Y la imagen se ha compartido profusamente en las redes sociales y se ve repetidamente en la televisión, es motivo de comentarios por parte de los intelectuales y sabihondos y, a veces, en las páginas de los periódicos. A medida que circulan imágenes como esta, creemos que adquirirán la fuerza suficiente para que nuestros líderes políticos tengan que hacer algo diferente: cambiar de rumbo, revisar su propia comprensión de la gravedad de un problema, cambiar sus políticas. Durante más de un siglo, desde que el daguerrotipo existe, esta alegoría ha estado dando vueltas en nuestro ideario colectivo cada vez que los periodistas o activistas enseñan al mundo fotografías que retratan tragedias evitables argumentando realidades que se deben reconocer.

Pero la realidad es otra. Las imágenes de la tragedia que llegan a un contexto político divisorio siempre tienen vías de escape emocional. Uno puede mirar esta foto y pensar que su mensaje profundo es “Imagina la terrible desesperación que dejó atrás, en su tierra, que le motivó a arriesgar todo, hasta la vida de su hija” o «Todos esperamos una vida mejor y tomaremos riesgos extraordinarios en nombre de aquellos a quienes amamos». Pero alguien más probablemente dirá: «La gente no debería cruzar fronteras sin permiso”. En este caso el ahogamiento se convierte en una especie de castigo, un río defiende las ideas de la autoridad humana y la fotografía no significa nada. Simplemente parece que reitera una antigua y apreciada creencia: a las personas que infringen las reglas les pasan cosas malas.

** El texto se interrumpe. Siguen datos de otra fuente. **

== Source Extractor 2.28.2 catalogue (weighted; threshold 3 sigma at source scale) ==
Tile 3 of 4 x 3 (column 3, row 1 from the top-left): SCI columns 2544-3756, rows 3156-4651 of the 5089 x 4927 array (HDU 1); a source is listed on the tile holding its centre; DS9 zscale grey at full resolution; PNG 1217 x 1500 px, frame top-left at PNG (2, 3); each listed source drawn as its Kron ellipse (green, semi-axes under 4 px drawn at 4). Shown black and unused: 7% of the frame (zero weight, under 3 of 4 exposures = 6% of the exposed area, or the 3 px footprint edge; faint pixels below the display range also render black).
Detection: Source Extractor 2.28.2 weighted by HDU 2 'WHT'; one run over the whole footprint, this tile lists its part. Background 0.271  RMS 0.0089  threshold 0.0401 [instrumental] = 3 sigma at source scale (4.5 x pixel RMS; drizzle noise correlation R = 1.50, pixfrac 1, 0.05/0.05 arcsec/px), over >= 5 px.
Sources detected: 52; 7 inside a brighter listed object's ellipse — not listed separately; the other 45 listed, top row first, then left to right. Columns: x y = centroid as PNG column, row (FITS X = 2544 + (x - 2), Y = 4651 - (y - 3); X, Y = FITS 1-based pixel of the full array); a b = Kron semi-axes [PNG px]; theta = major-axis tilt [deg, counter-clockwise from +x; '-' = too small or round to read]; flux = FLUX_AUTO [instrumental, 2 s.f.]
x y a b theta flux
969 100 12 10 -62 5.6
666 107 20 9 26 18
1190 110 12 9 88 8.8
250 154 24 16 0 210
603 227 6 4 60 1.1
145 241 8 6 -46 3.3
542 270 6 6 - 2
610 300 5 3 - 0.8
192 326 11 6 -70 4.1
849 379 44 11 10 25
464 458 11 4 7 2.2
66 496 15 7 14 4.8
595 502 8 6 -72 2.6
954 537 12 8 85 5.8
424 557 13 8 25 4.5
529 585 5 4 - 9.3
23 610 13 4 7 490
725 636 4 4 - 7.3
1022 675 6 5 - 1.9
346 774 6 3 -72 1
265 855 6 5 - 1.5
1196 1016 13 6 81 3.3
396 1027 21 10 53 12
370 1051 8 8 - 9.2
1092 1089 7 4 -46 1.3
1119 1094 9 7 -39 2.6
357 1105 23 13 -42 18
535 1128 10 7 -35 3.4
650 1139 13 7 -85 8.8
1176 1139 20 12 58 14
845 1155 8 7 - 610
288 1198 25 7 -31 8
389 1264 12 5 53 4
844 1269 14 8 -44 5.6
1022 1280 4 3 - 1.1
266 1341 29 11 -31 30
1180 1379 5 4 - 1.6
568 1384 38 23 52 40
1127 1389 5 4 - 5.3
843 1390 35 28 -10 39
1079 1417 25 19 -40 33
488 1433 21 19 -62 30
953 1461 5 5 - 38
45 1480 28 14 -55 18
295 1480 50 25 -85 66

Hay diferencias fundamentales entre estas dos interpretaciones: una requiere empatía y compromiso, mientras que la otra es resultado de un juicio rápido basado en un sentido existente del mundo. El poder de una imagen como esta depende de nuestro sentimiento acerca de quiénes son estas personas. Durante las pocas horas o días en que esta fotografía provoque comentarios y discusiones se harán esfuerzos para convertirla en una alegoría de la ley y el juicio en lugar de una oportunidad para la imaginación moral y la compasión. En el escenario mexicano, puesto sobre la mesa por el gobierno de la república, mal definido, ambivalente, pendular, es difícil interpretar una imagen como esta. Se dificulta cualquier comprensión del dolor antes de que la empatía haya comenzado a cuestionar cómo se siente y se experimenta el trauma. Se trata de mirar sin ver, juzgar sin entender. En el contexto de la cotidianeidad de las familias zacatecanas la visión de esta imagen en particular será, sin duda, clara, dolorosa, diferente.